§ **EXERCISE INPUT**:
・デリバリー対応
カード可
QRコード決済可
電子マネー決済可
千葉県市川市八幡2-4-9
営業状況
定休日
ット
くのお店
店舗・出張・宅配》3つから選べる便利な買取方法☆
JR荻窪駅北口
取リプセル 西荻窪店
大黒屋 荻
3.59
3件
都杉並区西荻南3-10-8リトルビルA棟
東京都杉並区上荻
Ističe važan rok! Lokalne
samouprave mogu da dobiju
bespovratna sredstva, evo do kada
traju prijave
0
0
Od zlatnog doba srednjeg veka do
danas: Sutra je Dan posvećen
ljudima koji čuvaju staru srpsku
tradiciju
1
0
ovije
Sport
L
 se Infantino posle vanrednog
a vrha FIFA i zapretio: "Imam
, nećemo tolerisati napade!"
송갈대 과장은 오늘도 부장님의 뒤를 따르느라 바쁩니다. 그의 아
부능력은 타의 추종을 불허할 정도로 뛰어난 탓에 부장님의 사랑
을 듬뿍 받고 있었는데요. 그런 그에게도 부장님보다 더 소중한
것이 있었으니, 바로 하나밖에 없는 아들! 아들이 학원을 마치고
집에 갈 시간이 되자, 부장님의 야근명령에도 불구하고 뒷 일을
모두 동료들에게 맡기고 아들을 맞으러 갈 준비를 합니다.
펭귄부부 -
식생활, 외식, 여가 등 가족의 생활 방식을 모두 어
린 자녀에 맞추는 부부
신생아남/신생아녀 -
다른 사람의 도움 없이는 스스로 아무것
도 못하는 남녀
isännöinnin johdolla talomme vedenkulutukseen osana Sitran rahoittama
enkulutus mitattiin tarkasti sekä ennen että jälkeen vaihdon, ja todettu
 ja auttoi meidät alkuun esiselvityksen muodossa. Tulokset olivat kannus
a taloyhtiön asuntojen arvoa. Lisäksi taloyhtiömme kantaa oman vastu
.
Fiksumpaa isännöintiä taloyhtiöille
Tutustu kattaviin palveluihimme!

§ **ASSIGNMENT**: Sift through the entries and copy every line with "부장님의".

§ **ANSWER FOR THIS EXERCISE**:
송갈대 과장은 오늘도 부장님의 뒤를 따르느라 바쁩니다. 그의 아
부능력은 타의 추종을 불허할 정도로 뛰어난 탓에 부장님의 사랑
집에 갈 시간이 되자, 부장님의 야근명령에도 불구하고 뒷 일을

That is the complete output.